While we tried to play with various values of forkEvery we eventually decided that such effort was pointless, at least for us, as with whatever value greater than 1 (e.g. even 2), there is a risk of running a “polite” test with a “naughty” one and have it fail because of the state it encountered at its start. We’ve observed this play out exactly like that at “forkEvery 2”.
Of course, we know that the best thing to do is to make the tests not leaky. The problem is that there are just too many of them and they are very hard to identify at this stage. I’ve tried fishing them out by severely limiting the max heap size for them and flagging the ones that fail even at “forkEvery 1” and that seemed to help… until it did not. We also don’t know what kinds of resources are leaked and/or how they are (not) cleaned up after test execution as not all failures are due to OutOfMemoryErrors (but all succeed with sufficient memory - say 64M - and forkEvery 1).

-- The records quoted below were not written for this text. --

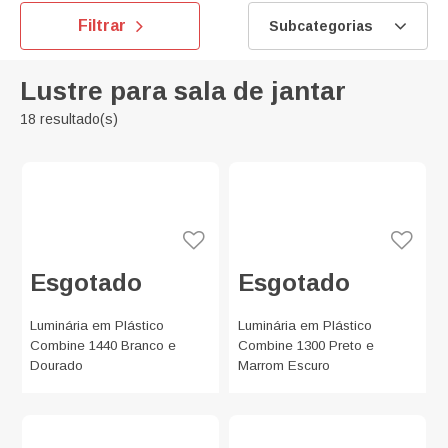
Filtrar
Subcategorias
Lustre para sala de jantar
18 resultado(s)
Esgotado
Esgotado
Luminária em Plástico
Luminária em Plástico
Combine 1440 Branco e
Combine 1300 Preto e
Dourado
Marrom Escuro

At this point we have two questions and some recommendations:
How can we customize our Gradle scripts to fork on failure and retry the failed test(s)? This way forkEvery would no longer be needed as fork would occur automatically when needed and would be almost perfectly optimal. True, this could hide some errors (such as tests that expect unqualified exceptions that now occur because of a previously run leaky test), but it would get us going and we would know what to expect. I would consider this to be a good feature in the base product too but we wouldn’t wait for it, if we don’t have to.
Is there any way to monitor the resource (memory and other) use of test workers between tests? This way we could, perhaps, see what is going on there and help us identify the causes. Note that we do not know what is going on. It may be memory or, perhaps, failure to clean up mocking set up by previous tests (we’ve seen class loading issues seemingly not caused by OutOfMemoryErrors).
I tried to see how can I get Java memory utilization before/after tests using RunListeners and/or Gradle TestListeners. Not sure (yet) how to configure these and whether these run within the same JVM that the tests run in or not. Can anyone help point me in the right direction w.r.t. that?
In the interim I added custom runners for each of our tests using @RunWith, as I have no way of setting a global one. This uncovered at least two issues beyond our direct control, both causing tests to not run well with other tests:
and:
The only hope to gain some performance is to find a way to automatically group tests into forks so that we don’t have to forkEvery 1.